[Dataset records]
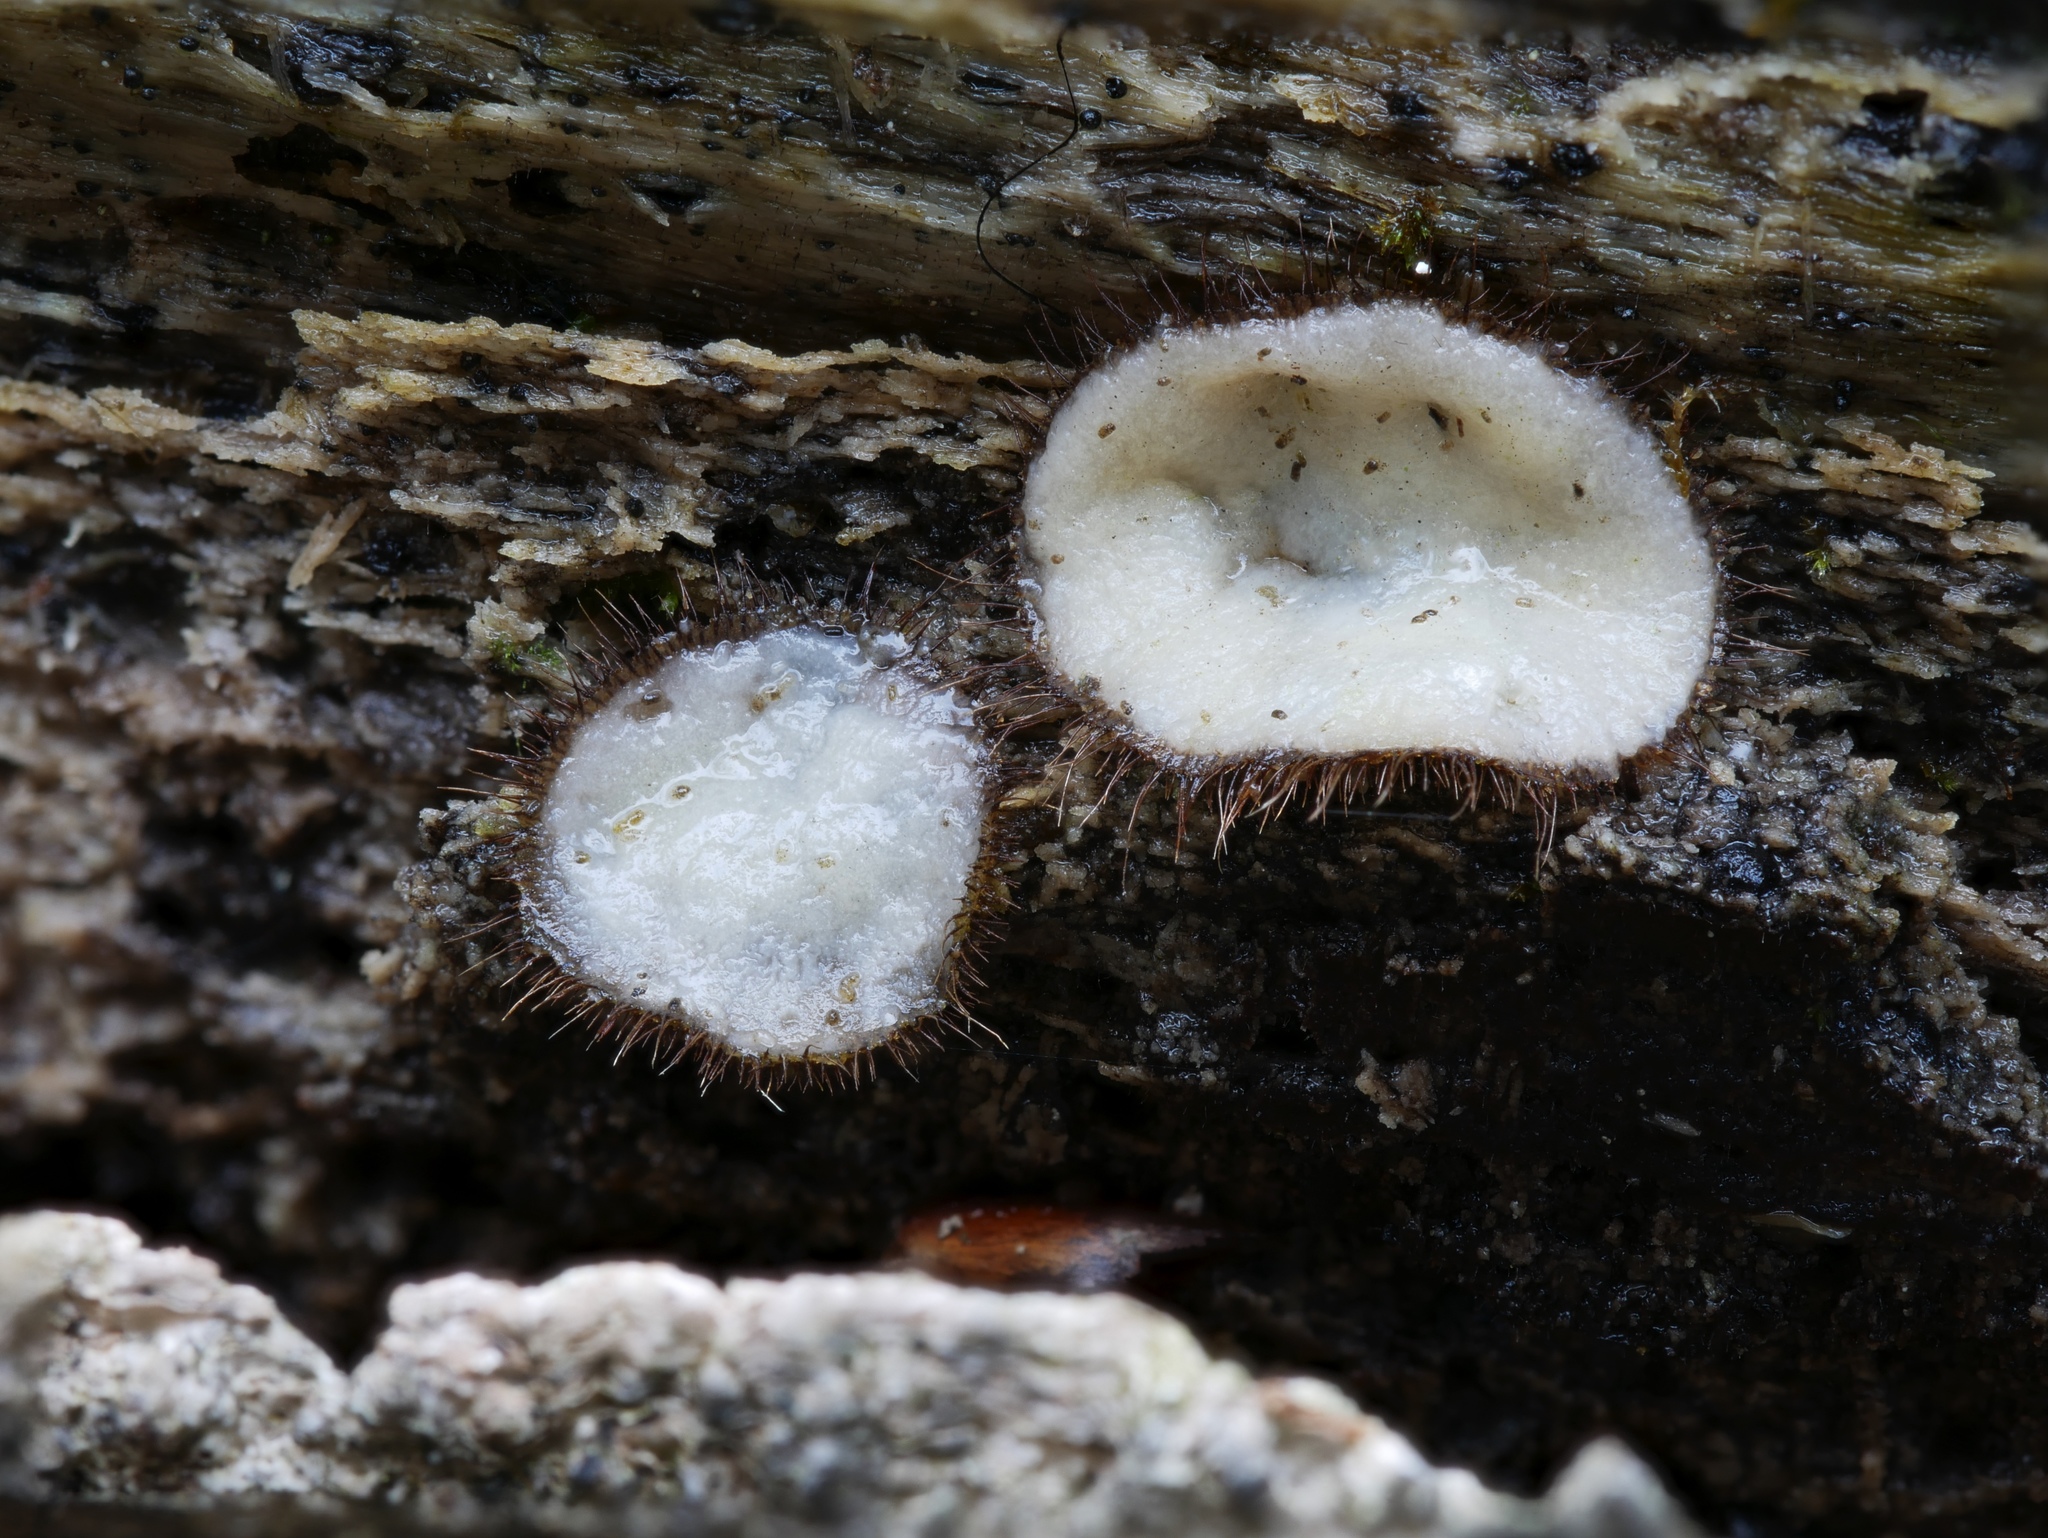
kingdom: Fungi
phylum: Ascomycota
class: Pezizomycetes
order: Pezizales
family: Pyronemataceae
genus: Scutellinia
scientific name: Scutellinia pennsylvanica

- [To be done] Can you render the lines of all the records above as one numbered list, leaving out blank lines and the pictures?

- [Task output]
1. kingdom: Fungi
2. phylum: Ascomycota
3. class: Pezizomycetes
4. order: Pezizales
5. family: Pyronemataceae
6. genus: Scutellinia
7. scientific name: Scutellinia pennsylvanica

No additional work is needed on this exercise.